After the second World War, the term “technology” came to signify both the anxieties of possible annihilation in a rapidly changing world and the exhilaration of accelerating cultural change. Technomodern Poetics examines how some of the most well-known writers of the era described the tensions between technical, literary, and media cultures at the dawn of the Digital Age.

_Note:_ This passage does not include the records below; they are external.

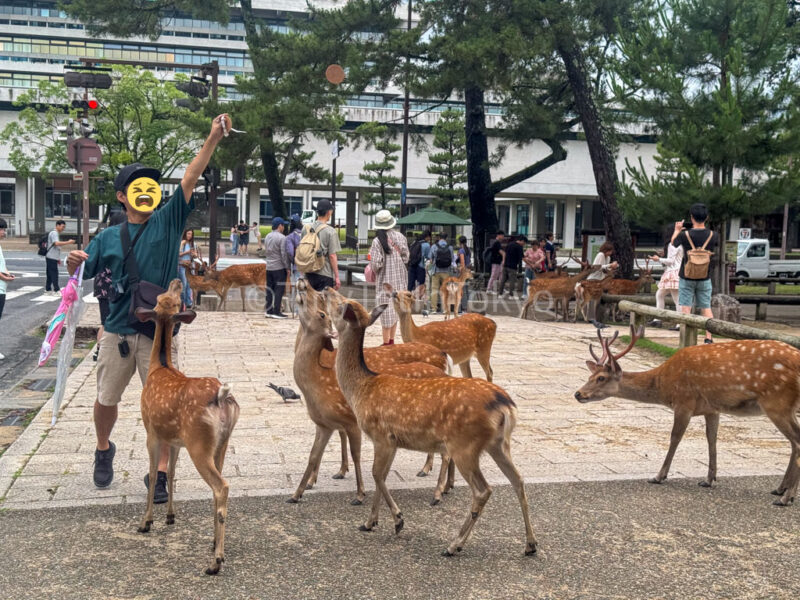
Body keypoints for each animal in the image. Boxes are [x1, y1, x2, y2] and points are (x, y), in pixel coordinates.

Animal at [134, 279, 240, 575]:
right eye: (170, 298)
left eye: (160, 298)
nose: (177, 281)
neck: (159, 367)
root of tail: (221, 396)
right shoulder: (175, 439)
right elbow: (170, 473)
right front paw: (170, 516)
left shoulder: (151, 431)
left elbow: (152, 474)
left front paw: (146, 522)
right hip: (220, 442)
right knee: (219, 487)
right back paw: (214, 546)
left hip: (198, 441)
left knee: (221, 486)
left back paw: (215, 562)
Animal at [292, 288, 455, 506]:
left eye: (322, 314)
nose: (322, 289)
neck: (316, 384)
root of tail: (446, 361)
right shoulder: (324, 424)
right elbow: (313, 455)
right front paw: (298, 492)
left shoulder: (350, 421)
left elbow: (356, 455)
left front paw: (359, 494)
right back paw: (446, 486)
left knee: (446, 452)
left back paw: (436, 489)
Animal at [325, 292, 537, 557]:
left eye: (340, 305)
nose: (326, 291)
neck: (361, 389)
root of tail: (506, 406)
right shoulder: (393, 441)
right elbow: (381, 476)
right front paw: (370, 522)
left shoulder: (381, 435)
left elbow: (376, 474)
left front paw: (396, 520)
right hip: (499, 444)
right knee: (518, 480)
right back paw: (530, 544)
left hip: (464, 445)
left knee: (483, 490)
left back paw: (454, 544)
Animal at [575, 325, 800, 506]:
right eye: (590, 376)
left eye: (601, 378)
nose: (578, 394)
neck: (663, 385)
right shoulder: (712, 408)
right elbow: (712, 440)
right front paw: (708, 479)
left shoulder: (684, 402)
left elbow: (675, 438)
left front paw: (659, 476)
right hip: (786, 407)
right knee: (793, 443)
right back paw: (780, 489)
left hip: (776, 402)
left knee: (796, 441)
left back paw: (786, 497)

Poets and writers such as Allen Ginsberg, Charles Olson, Jack Kerouac, and Frank O’Hara, among others, anthologized in Donald Allen’s iconic The New American Poetry, 1945–1960, provided a canon of work that has proven increasingly relevant to our technological present. Elaborating on the theories of contemporaneous technologists such as Norbert Wiener, Claude Shannon, J. C. R. Licklider, and a host of noteworthy others, these artists express the anxieties and avant-garde impulses they wrestled with as they came to terms with a complex array of issues raised by the dawning of the nuclear age, computer-based automation, and the expansive reach of electronic media. As author Todd Tietchen reveals, even as these writers were generating novel forms and concerns, they often continued to question whether such technological changes were inherently progressive or destructive. 

With an undeniable timeliness, Tietchen’s book is sure to appeal to courses in modern English literature and American studies, as well as among fans of Beat writers and early Cold War culture.